Neste momento, a combinação entre a resistência militar iraniana e as mobilizações nos Estados Unidos pode levar a uma nova e grande derrota do imperialismo na guerra do Irã.

Não há nenhuma possibilidade de mudar essa relação de forças desfavorável sem a combinação da resistência militar e da mobilização de massas, dentro e fora de Cuba. Somente preparando efetivamente uma resistência armada popular em Cuba e se unindo as mobilizações às existentes nos Estados Unidos — como as que ocorreram em 28 de março, “No Kings”, e as próximas que acontecerão em 1º de maio — é possível alterar a relação de forças desfavorável.

Para isso, seria necessário que o regime cubano libertasse os presos políticos, convocasse a mobilização de massas e entregasse armas aos trabalhadores. Chega de farsas como a que ocorreu com o cantor Silvio Rodríguez. É necessário preparar seriamente uma resistência militar popular contra uma possível invasão imperialista.

### Listagem exibida
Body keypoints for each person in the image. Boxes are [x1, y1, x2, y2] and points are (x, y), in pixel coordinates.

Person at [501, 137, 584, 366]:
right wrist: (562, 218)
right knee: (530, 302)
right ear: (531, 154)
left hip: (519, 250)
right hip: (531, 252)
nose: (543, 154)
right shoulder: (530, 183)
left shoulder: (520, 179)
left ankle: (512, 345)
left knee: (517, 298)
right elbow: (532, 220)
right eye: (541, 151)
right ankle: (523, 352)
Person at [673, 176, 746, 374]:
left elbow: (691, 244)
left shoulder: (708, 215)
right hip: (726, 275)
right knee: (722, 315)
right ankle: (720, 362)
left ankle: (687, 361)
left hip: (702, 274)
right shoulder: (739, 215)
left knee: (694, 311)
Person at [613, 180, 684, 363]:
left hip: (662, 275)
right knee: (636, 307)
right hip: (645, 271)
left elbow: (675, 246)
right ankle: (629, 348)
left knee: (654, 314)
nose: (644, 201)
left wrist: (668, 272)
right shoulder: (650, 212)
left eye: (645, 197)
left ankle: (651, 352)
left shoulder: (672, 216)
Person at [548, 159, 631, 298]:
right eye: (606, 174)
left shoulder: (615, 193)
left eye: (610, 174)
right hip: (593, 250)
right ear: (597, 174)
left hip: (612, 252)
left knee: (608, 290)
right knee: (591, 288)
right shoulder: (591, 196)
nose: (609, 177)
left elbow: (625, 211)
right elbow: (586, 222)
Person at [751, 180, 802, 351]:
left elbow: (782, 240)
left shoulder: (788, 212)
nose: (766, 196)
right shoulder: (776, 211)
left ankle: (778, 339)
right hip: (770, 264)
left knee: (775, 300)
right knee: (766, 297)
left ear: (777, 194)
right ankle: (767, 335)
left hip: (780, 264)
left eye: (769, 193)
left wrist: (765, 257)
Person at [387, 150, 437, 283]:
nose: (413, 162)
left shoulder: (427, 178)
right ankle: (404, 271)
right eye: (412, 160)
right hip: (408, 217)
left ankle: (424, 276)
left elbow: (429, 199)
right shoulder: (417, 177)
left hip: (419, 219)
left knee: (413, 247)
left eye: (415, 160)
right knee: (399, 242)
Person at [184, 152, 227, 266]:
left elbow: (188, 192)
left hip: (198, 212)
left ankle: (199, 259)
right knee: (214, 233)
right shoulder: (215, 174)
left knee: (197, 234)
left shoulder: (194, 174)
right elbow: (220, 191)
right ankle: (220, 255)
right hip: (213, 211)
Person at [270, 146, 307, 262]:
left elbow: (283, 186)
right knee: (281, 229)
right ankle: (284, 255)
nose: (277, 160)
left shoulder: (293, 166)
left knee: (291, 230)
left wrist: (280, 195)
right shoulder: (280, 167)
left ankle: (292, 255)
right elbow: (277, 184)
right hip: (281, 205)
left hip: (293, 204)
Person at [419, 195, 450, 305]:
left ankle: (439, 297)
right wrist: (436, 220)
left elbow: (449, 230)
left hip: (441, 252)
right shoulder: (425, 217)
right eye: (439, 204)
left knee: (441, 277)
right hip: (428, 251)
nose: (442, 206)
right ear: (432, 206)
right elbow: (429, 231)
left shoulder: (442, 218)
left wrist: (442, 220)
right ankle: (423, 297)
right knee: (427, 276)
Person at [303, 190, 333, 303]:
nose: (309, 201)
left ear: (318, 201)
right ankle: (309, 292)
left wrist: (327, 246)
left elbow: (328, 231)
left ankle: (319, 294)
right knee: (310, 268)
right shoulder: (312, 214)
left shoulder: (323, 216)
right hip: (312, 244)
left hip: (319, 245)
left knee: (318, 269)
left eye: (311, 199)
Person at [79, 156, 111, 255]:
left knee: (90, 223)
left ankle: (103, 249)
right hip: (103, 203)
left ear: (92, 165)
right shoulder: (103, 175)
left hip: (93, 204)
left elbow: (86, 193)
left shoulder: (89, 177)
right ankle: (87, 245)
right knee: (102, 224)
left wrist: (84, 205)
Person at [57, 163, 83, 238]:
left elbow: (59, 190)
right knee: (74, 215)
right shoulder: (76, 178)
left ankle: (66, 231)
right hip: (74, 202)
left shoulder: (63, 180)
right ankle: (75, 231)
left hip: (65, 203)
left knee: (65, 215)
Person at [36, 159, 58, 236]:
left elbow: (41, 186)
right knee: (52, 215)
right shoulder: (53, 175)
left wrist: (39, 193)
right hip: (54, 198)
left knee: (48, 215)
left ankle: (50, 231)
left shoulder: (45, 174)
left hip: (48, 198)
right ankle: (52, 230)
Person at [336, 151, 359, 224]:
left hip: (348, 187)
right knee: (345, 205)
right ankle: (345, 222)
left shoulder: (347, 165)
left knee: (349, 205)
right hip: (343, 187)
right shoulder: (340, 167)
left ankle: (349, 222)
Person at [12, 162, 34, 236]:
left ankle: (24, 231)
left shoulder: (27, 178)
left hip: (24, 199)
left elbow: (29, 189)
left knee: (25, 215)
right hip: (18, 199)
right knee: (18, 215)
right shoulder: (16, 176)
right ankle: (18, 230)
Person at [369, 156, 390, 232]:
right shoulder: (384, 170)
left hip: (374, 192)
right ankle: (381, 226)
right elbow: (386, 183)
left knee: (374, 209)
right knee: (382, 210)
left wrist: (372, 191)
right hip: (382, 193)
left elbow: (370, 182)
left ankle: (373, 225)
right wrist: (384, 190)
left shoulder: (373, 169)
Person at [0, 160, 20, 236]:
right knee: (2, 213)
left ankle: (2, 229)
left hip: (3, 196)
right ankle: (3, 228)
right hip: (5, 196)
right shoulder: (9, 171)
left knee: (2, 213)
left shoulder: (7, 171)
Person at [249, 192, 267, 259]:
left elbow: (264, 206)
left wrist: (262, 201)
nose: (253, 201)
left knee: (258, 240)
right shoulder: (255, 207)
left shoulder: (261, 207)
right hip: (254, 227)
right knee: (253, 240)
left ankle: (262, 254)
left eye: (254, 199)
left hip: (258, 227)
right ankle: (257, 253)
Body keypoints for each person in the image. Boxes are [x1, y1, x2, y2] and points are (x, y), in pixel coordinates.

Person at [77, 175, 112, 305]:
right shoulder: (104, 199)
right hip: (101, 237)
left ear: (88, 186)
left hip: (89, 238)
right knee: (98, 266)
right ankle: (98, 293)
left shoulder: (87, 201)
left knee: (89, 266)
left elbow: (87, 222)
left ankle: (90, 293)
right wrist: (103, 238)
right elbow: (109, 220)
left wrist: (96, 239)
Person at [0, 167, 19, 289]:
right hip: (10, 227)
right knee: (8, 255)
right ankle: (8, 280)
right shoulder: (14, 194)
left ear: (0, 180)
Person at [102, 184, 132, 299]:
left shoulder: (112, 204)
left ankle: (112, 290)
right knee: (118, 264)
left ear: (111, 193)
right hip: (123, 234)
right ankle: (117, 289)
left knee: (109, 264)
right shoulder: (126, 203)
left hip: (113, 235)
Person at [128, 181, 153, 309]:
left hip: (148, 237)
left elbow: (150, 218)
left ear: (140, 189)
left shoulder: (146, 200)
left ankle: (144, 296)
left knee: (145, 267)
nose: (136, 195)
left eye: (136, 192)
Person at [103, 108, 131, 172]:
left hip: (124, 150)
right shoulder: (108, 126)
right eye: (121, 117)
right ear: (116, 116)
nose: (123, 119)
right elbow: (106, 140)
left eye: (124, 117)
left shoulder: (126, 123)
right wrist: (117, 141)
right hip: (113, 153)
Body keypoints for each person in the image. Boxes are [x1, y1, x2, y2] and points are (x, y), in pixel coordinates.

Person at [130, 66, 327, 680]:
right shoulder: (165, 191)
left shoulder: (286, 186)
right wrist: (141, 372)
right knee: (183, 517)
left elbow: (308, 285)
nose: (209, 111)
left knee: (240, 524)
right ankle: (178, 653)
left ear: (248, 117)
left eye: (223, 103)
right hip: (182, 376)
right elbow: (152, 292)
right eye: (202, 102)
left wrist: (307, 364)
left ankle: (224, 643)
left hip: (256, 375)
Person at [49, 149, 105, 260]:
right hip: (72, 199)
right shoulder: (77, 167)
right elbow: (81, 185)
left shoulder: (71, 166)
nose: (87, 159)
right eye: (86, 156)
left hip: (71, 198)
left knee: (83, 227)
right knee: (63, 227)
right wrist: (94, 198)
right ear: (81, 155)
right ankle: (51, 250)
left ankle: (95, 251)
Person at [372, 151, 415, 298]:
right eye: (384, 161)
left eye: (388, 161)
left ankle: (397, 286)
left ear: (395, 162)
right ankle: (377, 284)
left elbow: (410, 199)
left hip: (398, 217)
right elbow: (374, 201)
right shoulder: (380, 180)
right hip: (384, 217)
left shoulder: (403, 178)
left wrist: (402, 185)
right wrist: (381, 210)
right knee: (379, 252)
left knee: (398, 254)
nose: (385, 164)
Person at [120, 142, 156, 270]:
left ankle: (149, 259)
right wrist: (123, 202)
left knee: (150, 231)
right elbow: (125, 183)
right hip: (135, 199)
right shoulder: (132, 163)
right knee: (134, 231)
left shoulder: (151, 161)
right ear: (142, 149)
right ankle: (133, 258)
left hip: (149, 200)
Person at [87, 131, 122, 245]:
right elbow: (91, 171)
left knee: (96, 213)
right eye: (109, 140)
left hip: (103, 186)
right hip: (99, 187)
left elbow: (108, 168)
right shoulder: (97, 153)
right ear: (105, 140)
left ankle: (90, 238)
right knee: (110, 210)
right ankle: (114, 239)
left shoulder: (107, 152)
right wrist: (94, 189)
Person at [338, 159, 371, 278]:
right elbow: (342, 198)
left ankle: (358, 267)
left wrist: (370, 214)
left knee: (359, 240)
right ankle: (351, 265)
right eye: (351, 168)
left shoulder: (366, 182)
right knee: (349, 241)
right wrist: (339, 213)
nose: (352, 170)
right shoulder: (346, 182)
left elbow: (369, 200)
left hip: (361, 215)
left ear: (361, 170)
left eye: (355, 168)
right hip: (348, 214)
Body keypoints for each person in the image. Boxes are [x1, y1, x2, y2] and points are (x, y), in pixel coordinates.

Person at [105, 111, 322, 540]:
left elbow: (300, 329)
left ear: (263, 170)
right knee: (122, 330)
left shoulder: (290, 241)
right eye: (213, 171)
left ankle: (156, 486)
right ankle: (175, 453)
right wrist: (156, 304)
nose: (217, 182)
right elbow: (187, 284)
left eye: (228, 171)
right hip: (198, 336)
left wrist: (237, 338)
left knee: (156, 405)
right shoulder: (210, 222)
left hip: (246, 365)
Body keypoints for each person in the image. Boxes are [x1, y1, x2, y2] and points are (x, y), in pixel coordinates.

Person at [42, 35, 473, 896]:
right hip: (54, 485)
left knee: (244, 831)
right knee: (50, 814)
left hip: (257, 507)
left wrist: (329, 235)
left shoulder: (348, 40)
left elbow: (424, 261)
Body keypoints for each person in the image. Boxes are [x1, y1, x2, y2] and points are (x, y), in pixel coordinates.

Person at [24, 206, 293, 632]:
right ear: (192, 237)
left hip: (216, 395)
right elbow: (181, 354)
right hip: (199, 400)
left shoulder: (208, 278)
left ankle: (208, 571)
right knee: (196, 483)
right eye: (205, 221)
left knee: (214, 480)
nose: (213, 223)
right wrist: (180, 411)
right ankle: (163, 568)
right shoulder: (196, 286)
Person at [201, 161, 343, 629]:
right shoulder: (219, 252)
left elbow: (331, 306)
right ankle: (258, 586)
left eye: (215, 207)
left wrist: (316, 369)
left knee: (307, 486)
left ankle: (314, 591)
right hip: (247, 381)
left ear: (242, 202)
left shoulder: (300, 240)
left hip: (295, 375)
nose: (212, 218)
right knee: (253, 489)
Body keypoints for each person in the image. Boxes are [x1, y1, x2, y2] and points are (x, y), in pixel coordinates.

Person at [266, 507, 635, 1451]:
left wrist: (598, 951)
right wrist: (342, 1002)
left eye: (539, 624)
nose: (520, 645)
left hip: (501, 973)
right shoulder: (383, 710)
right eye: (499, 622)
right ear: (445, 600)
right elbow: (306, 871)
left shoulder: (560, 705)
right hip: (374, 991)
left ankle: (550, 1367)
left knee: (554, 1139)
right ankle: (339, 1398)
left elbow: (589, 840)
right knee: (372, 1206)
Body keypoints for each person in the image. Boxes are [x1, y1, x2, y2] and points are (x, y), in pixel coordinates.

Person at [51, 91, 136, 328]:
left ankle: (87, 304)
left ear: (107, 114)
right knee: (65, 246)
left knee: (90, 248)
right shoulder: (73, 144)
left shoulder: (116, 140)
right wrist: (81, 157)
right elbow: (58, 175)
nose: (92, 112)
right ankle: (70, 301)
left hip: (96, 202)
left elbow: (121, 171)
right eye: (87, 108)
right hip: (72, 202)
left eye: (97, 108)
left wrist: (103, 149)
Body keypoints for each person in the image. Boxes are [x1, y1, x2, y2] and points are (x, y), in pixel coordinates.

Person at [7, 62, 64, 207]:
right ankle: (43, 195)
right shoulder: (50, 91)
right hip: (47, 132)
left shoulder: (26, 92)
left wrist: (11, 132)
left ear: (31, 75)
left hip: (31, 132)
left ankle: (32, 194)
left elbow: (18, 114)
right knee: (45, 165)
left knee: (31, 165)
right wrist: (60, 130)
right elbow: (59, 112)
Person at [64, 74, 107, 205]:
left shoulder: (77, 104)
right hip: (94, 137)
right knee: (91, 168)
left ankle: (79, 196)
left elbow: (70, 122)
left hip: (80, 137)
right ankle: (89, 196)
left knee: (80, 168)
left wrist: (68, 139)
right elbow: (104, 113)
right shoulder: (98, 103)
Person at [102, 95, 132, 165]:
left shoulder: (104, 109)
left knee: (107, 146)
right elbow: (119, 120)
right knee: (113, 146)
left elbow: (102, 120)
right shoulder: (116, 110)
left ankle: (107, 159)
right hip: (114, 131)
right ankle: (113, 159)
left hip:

### Exercícios
1. Cite do trecho sobre Cuba a passagem que começa em "Não há nenhuma" e termina em "possível invasão imperialista.", incluindo essas palavras.
2. Traduza para o inglês a seguinte frase do trecho sobre Cuba: "Chega de farsas como a que ocorreu com o cantor Silvio Rodríguez."
3. De acordo com o trecho sobre Cuba, em que data ocorreram as mobilizações "No Kings"?

### Respostas por tarefa
1.
Não há nenhuma possibilidade de mudar essa relação de forças desfavorável sem a combinação da resistência militar e da mobilização de massas, dentro e fora de Cuba. Somente preparando efetivamente uma resistência armada popular em Cuba e se unindo as mobilizações às existentes nos Estados Unidos — como as que ocorreram em 28 de março, “No Kings”, e as próximas que acontecerão em 1º de maio — é possível alterar a relação de forças desfavorável.

Para isso, seria necessário que o regime cubano libertasse os presos políticos, convocasse a mobilização de massas e entregasse armas aos trabalhadores. Chega de farsas como a que ocorreu com o cantor Silvio Rodríguez. É necessário preparar seriamente uma resistência militar popular contra uma possível invasão imperialista.

2. Enough of farces like the one that happened with the singer Silvio Rodríguez.

3. Em 28 de março.